§ Objetivo da tarefa
Diga se cada afirmação a seguir está de acordo com o trecho sobre a economia chilena. Responda sim ou não e cite as palavras exatas do trecho que decidem.
(a) As eleições legislativas e presidenciais do Chile acontecem em 21 de novembro.
(b) O candidato do Governo apoia o saque dos fundos previdenciários.
(c) As taxas de juros dos créditos hipotecários subiram três pontos percentuais este ano.

§ Trecho de origem
######
Grande parte dos economistas concorda que o cenário econômico chileno se complicará ainda mais se for aprovado o quarto saque de 10% dos fundos previdenciários. O economista Ricardo Ffrench-Davis, da ala progressista da oposição, expressou no Twitter que “hoje a economia do Chile é radicalmente diferente da de 2020”. “Antes faltava capacidade de compra. Agora sobra, com a grande conquista da oposição de um IFE muito melhorado. Mas resta uma enorme desigualdade. Outro saque a agravará”, disse o acadêmico da Universidade do Chile. O ministro da Fazenda do Governo de Piñera, Rodrigo Cerda, também advertiu: “Podemos ter impactos muito relevantes. Portanto, é preciso ter muito cuidado.”
O aumento dos preços é notado em diversos elementos da economia doméstica, como o valor dos carros usados, que sobem com o passar das horas. Há escassez de alguns eletrodomésticos. O mesmo acontece com as taxas de juros dos créditos de longo prazo, como os hipotecários, que aumentaram dois pontos percentuais este ano, sobretudo devido aos saques dos fundos previdenciários, como explicou na TV o ex-presidente do Banco Central José de Gregorio.
Enquanto isso, o Chile enfrenta mudanças substanciais, como a elaboração da nova Constituição (que deve ficar pronta até julho de 2022) e as eleições legislativas e presidenciais, que levarão os chilenos às urnas em 21 de novembro. Os dois principais candidatos, Boric e Sebastián Sichel (direita), têm posturas diferentes em relação ao saque dos valores da aposentadoria. Enquanto o candidato da esquerda apoia a medida, apesar de sua posição original, o do Governo é contra. Em qualquer caso, nenhum dos dois tem grande apoio, segundo a recente pesquisa do CEP. Boric tem 13% de respaldo; Sichel, 11%; e 65% dos chilenos não têm candidato ou seu candidato não estará na cédula. E tudo isso a apenas dois meses dos pleitos.
######
§ Dados para revisão
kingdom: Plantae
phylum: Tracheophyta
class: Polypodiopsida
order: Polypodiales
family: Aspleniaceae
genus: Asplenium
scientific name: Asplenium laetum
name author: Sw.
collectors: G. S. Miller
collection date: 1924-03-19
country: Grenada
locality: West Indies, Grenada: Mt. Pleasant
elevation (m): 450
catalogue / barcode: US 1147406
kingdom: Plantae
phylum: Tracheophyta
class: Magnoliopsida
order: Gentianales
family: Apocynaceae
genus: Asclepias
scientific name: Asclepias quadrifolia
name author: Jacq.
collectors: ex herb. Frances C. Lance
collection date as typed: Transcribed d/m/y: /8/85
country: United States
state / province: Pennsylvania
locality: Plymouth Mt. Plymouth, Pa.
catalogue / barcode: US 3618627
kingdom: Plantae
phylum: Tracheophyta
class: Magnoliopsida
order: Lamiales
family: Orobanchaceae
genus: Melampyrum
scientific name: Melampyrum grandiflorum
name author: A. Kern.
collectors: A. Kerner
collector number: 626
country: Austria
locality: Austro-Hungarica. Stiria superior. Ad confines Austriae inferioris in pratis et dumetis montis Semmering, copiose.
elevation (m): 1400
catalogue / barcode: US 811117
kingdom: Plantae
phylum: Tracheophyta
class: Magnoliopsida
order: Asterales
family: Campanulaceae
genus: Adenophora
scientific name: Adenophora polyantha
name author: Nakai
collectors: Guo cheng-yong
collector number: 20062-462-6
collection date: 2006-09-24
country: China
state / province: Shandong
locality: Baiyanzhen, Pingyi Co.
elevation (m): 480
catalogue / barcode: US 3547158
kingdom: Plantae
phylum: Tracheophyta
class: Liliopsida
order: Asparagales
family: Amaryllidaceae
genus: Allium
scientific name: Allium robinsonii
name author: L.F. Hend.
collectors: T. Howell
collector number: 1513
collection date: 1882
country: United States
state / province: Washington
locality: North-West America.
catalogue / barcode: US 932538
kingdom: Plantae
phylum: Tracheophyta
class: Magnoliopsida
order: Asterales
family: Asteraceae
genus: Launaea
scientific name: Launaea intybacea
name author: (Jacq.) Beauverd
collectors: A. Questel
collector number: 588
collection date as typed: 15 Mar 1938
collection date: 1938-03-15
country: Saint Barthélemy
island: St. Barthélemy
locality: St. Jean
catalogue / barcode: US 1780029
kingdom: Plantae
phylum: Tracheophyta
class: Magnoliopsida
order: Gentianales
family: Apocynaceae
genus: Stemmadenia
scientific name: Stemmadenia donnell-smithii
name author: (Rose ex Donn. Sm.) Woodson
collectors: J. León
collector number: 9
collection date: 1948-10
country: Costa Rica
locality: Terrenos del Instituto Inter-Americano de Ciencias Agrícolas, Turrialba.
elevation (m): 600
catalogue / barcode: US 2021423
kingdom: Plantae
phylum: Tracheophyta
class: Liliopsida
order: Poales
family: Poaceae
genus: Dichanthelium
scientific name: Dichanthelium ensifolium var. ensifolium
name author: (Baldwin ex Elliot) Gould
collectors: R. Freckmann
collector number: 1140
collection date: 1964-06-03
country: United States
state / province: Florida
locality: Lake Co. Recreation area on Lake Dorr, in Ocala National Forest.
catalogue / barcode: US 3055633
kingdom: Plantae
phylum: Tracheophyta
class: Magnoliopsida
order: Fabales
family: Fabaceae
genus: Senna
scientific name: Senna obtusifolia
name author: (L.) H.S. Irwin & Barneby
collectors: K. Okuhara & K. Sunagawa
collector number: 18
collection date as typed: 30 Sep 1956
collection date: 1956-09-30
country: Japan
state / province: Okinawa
######
§ Resposta
(a) Sim: "as eleições legislativas e presidenciais, que levarão os chilenos às urnas em 21 de novembro".
(b) Não: "Enquanto o candidato da esquerda apoia a medida, apesar de sua posição original, o do Governo é contra."
(c) Não: "como os hipotecários, que aumentaram dois pontos percentuais este ano".